→ **MATERIAL SUPPLIED**:

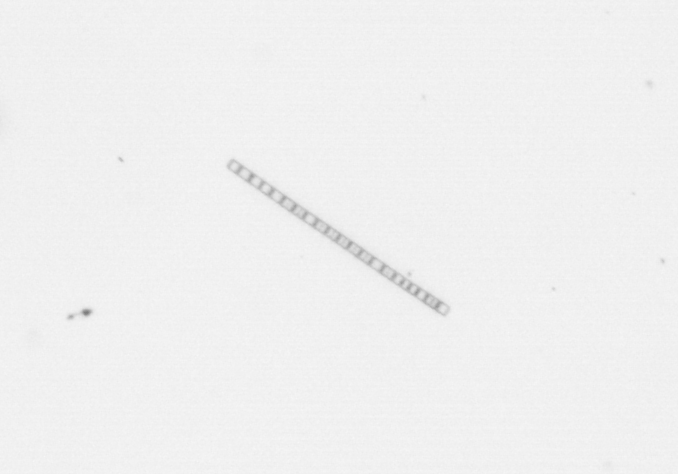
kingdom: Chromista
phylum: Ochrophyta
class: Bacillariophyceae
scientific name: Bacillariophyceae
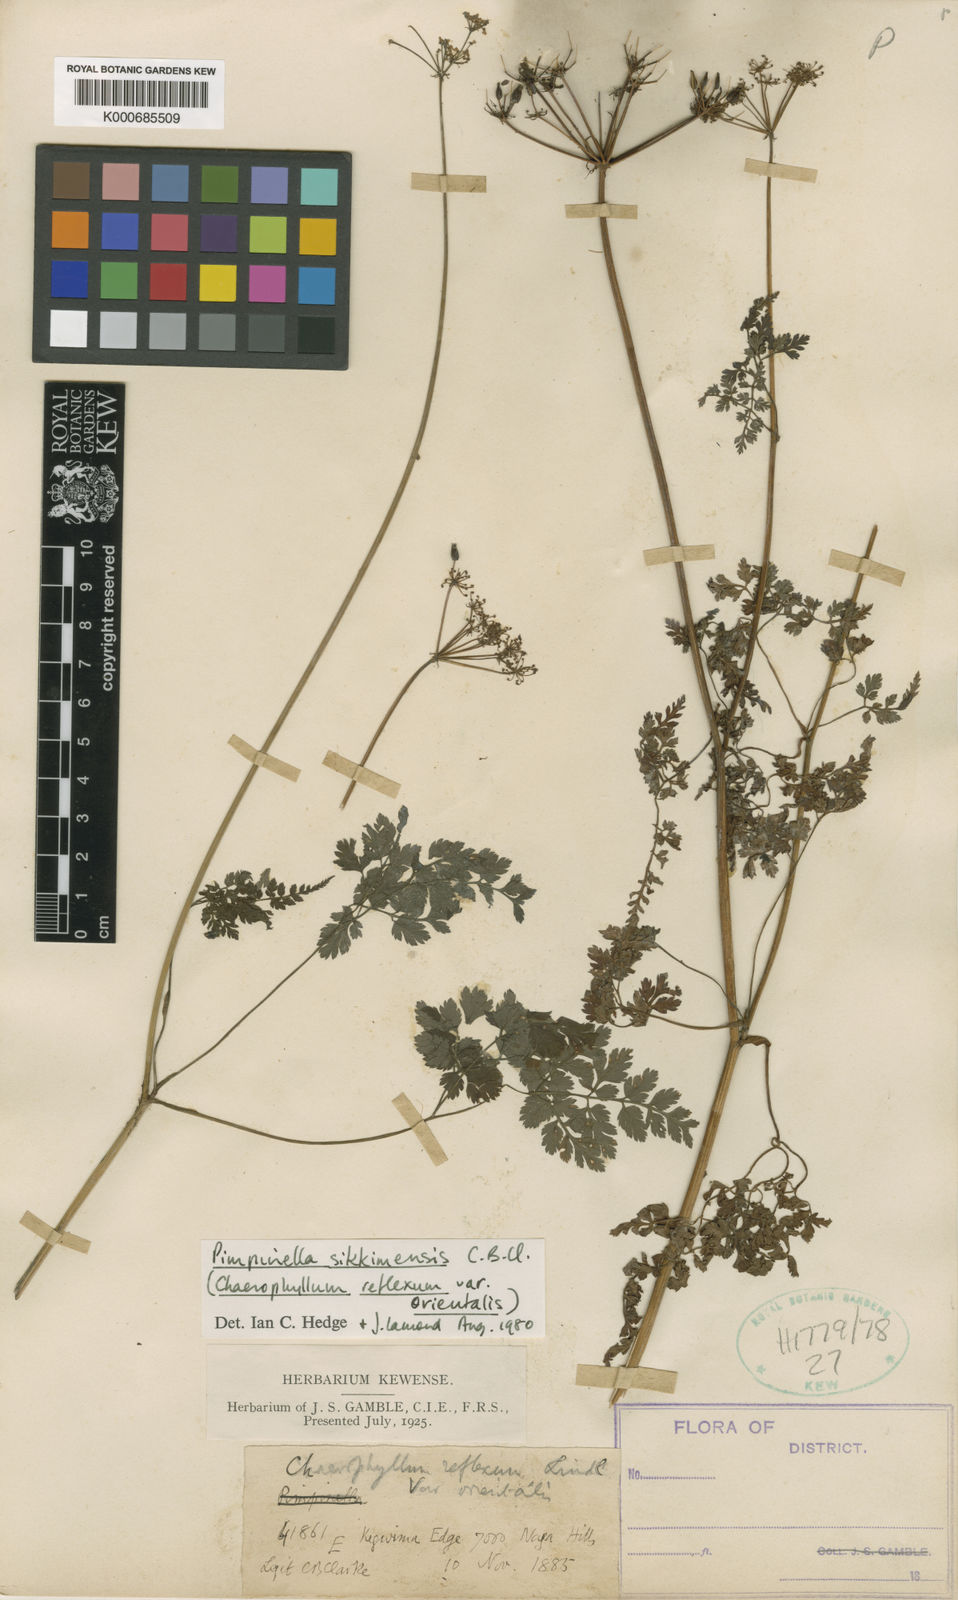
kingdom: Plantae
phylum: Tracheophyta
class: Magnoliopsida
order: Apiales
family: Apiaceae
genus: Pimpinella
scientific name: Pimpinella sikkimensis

→ **SHORT PROBLEM**: Copy the classification lines of each record above word for word, leaving out the pictures.

→ **WRITTEN SOLUTION**:
kingdom: Chromista
phylum: Ochrophyta
class: Bacillariophyceae
scientific name: Bacillariophyceae
kingdom: Plantae
phylum: Tracheophyta
class: Magnoliopsida
order: Apiales
family: Apiaceae
genus: Pimpinella
scientific name: Pimpinella sikkimensis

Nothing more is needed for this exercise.